When we went to see the puppy there was 3 left, this one [Rigby] was bigger the the others and a little dominating. clearly eating all food!! however the kids were smitten so we took him

So roll on a week and we're seeing some minor aggression. if he's asleep or led on the sofa and the kids smooth him we've had some growls and little snaps. and on a couple of occasions, if he's picked up something he should have, when taking it away he's had a growl and again a snap

We used to have a newfoundland who was food aggressive and turned on my 5 yr old daughter snapping at her face. very nasty, upsetting and something which we don't want to experience again

clearly cockapoos are smaller and more manageable and when the growling/snapping has happened i've picked him up and crated him.

we get lots of barking when he's crated and i'm thinking theres some alpha male coming through.

we're not seeing much, but with our previous experience i'm concerned this doesn't grow legs

thoughts, opinions, advice - most welcome


----------



## 2ndhandgal (Aug 29, 2011)

Please please please get an experienced positive reward based trainer to come to your house now and help you read body language with this pup and set up routines which set you all up to succeed not fail.

Your pup is a baby finding his feet in a new house not an alpha male setting himself up to take over your lives.

You need to set some firm ground rules for both puppy and children along these lines

http://drsophiayin.com/blog/entry/kids-and-dogs-how-kids-should-and-should-not-interact-with-dogs

Your children should not be approaching him when he is asleep and it is probably easier at the moment if he does not go on the sofa. Kids should also not approach if he has food or other objects and you need to teach your pup to let you have things or distract him whilst you reclaim them, not confront him then punish by putting in a crate if he does growl.

Edited to add - if you are close enough to Coventry in the UK I would be happy to come and help you


----------



## daddyburns (Aug 9, 2015)

That post and link is spot on 

many thanks and we will work towards that. 
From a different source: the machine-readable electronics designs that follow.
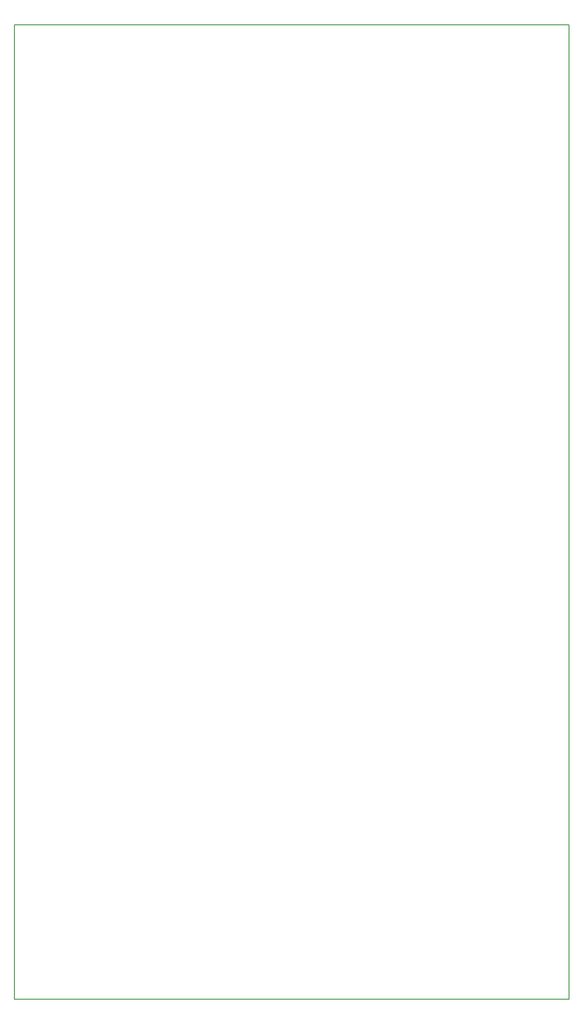
<source format=gbr>
G04 #@! TF.GenerationSoftware,KiCad,Pcbnew,(5.0.0-3-g5ebb6b6)*
G04 #@! TF.CreationDate,2019-07-29T21:46:36+01:00*
G04 #@! TF.ProjectId,DrumMachine-Arduino,4472756D4D616368696E652D41726475,rev?*
G04 #@! TF.SameCoordinates,Original*
G04 #@! TF.FileFunction,Profile,NP*
%FSLAX46Y46*%
G04 Gerber Fmt 4.6, Leading zero omitted, Abs format (unit mm)*
G04 Created by KiCad (PCBNEW (5.0.0-3-g5ebb6b6)) date Monday, 29 July 2019 at 21:46:36*
%MOMM*%
%LPD*%
G01*
G04 APERTURE LIST*
%ADD10C,0.150000*%
G04 APERTURE END LIST*
D10*
X105918000Y-217805000D02*
X105918000Y-34925000D01*
X210058000Y-217805000D02*
X105918000Y-217805000D01*
X210058000Y-34925000D02*
X210058000Y-217805000D01*
X105918000Y-34925000D02*
X210058000Y-34925000D01*
M02*

</source>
We're near cardiff so a god drive from coventry but many thanks for the offer


----------



## 2ndhandgal (Aug 29, 2011)

I have a friend who lives in the Cardiff area and is very experienced with her own dogs as well as fostering numerous pups for rescue. I will message you with her details and she will be happy to come and put you on the right track


----------



## Marzi (Sep 17, 2012)

Welcome daddyburns.
2nd that is a great article :twothumbs:. 
Children and dogs can work really, really well together and it is worth getting it right from the get go. From my experience over the years supervision is vital - if you can't supervise then separate them.
(Also like to say I found it much easier to train my dogs than train my children


----------